Contre analyse d’un groupe de chercheurs

Douze enseignants-chercheurs, qui ne souhaitent pas à ce stade rendre publique leur contre analyse dans son intégralité, ont fait parvenir à l’ANSM une analyse de 8 pages que nous résumerons ainsi (le plus fidèlement possible, sans commentaire ajouté) :

 

Les conclusions du rapport de l’étude (du CNAMTS sur laquelle se base l’ANSM pour fonder sa décision) sont en contradiction avec les analyses statistiques de la même étude.

La décision de l’ANSM va impliquer le non-remboursement des prescriptions à doses élevées, ce qui rend plus difficile l’accès à ce médicament généralement actif à des doses supérieures à 80 mg et contribue à accroître les inégalités sociales de santé.

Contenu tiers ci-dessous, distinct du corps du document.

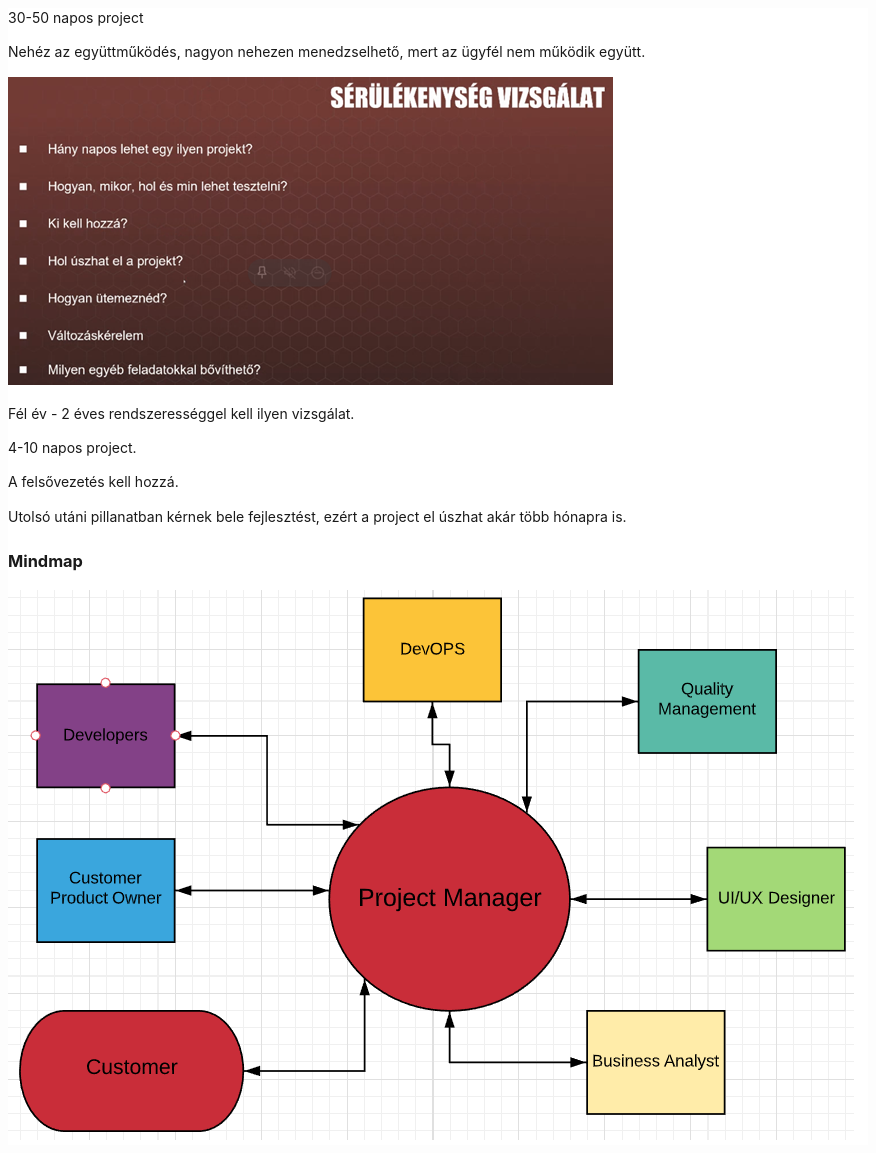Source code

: 30-50 napos project

Nehéz az együttműködés, nagyon nehezen menedzselhető, mert az ügyfél nem működik
együtt.

![](media/93e2058fce778195aace6fd354f131cf.png)

Fél év - 2 éves rendszerességgel kell ilyen vizsgálat.

4-10 napos project.

A felsővezetés kell hozzá.

Utolsó utáni pillanatban kérnek bele fejlesztést, ezért a project el úszhat akár
több hónapra is.


### Mindmap

![](mindmap.png)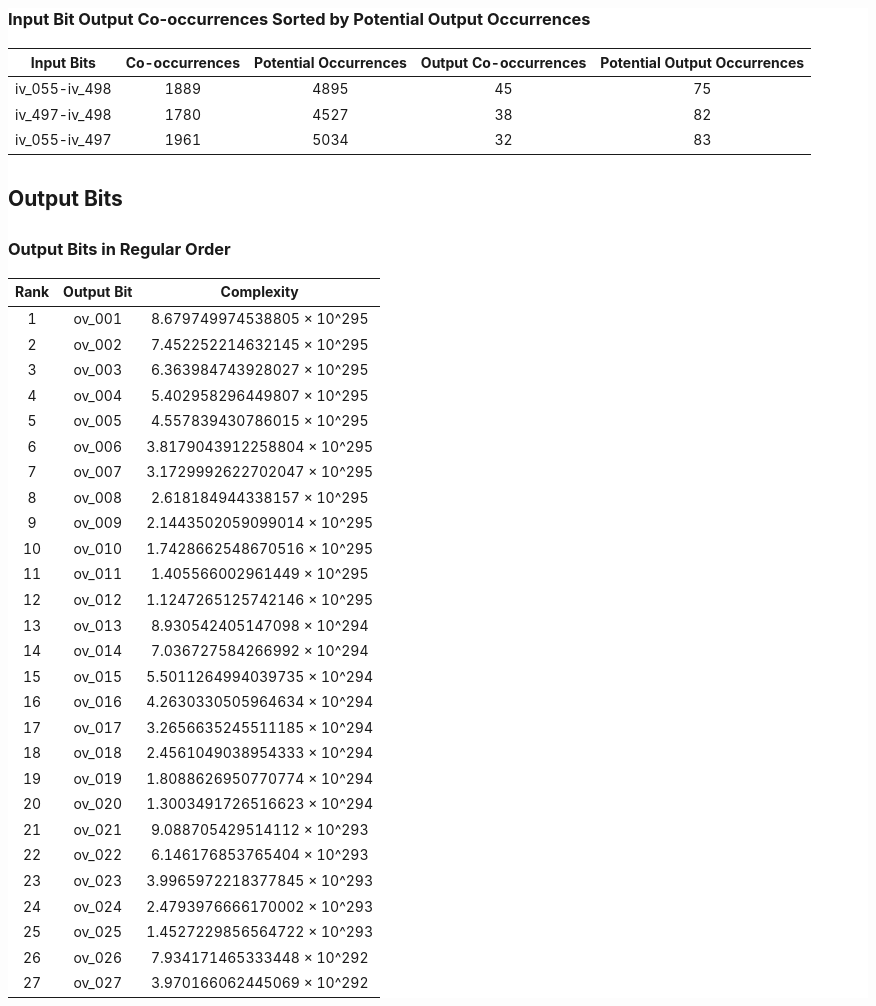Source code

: ### Input Bit Output Co-occurrences Sorted by Potential Output Occurrences

| Input Bits | Co-occurrences | Potential Occurrences | Output Co-occurrences | Potential Output Occurrences |
|:----------:|:--------------:|:---------------------:|:---------------------:|:----------------------------:|
| iv_055-iv_498 | 1889 | 4895 | 45 | 75 |
| iv_497-iv_498 | 1780 | 4527 | 38 | 82 |
| iv_055-iv_497 | 1961 | 5034 | 32 | 83 |

## Output Bits

### Output Bits in Regular Order

| Rank | Output Bit | Complexity |
|:----:|:----------:|:----------:|
| 1 | ov_001 | 8.679749974538805 × 10^295 |
| 2 | ov_002 | 7.452252214632145 × 10^295 |
| 3 | ov_003 | 6.363984743928027 × 10^295 |
| 4 | ov_004 | 5.402958296449807 × 10^295 |
| 5 | ov_005 | 4.557839430786015 × 10^295 |
| 6 | ov_006 | 3.8179043912258804 × 10^295 |
| 7 | ov_007 | 3.1729992622702047 × 10^295 |
| 8 | ov_008 | 2.618184944338157 × 10^295 |
| 9 | ov_009 | 2.1443502059099014 × 10^295 |
| 10 | ov_010 | 1.7428662548670516 × 10^295 |
| 11 | ov_011 | 1.405566002961449 × 10^295 |
| 12 | ov_012 | 1.1247265125742146 × 10^295 |
| 13 | ov_013 | 8.930542405147098 × 10^294 |
| 14 | ov_014 | 7.036727584266992 × 10^294 |
| 15 | ov_015 | 5.5011264994039735 × 10^294 |
| 16 | ov_016 | 4.2630330505964634 × 10^294 |
| 17 | ov_017 | 3.2656635245511185 × 10^294 |
| 18 | ov_018 | 2.4561049038954333 × 10^294 |
| 19 | ov_019 | 1.8088626950770774 × 10^294 |
| 20 | ov_020 | 1.3003491726516623 × 10^294 |
| 21 | ov_021 | 9.088705429514112 × 10^293 |
| 22 | ov_022 | 6.146176853765404 × 10^293 |
| 23 | ov_023 | 3.9965972218377845 × 10^293 |
| 24 | ov_024 | 2.4793976666170002 × 10^293 |
| 25 | ov_025 | 1.4527229856564722 × 10^293 |
| 26 | ov_026 | 7.934171465333448 × 10^292 |
| 27 | ov_027 | 3.970166062445069 × 10^292 |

La RTU était sensée courir jusqu’en mars 2018 et l’ANSM déclarait en juin 2013 : « Le traitement de l’alcoolisme constitue un enjeu majeur de santé publique qui a conduit l’Agence nationale de sécurité du médicament et des produits de santé (ANSM) à encourager le développement d’essais cliniques portant sur le baclofène dans le traitement de cette maladie. Dans l’attente des résultats de ces études, et afin de sécuriser l’accès au baclofène dans le traitement de la dépendance à l’alcool, l’ANSM a instruit et élaboré une RTU. […] Deux essais cliniques multicentriques sont en cours en France. Dans l’attente de leurs résultats, et après analyse des données actuellement disponibles, l’ANSM a considéré que le rapport bénéfice/risque de ce médicament pouvait être présumé favorable sous certaines conditions, et vient donc d’octroyer une RTU. »

Des données précliniques sont également en faveur d’un effet du baclofène dans le mésusage de l’alcool.

Le baclofène agit en tant qu’agoniste direct des récepteurs GABA-B. Par conséquent ses effets de plus en plus importants à mesure que la dose augmente, jusqu’à saturation des récepteurs.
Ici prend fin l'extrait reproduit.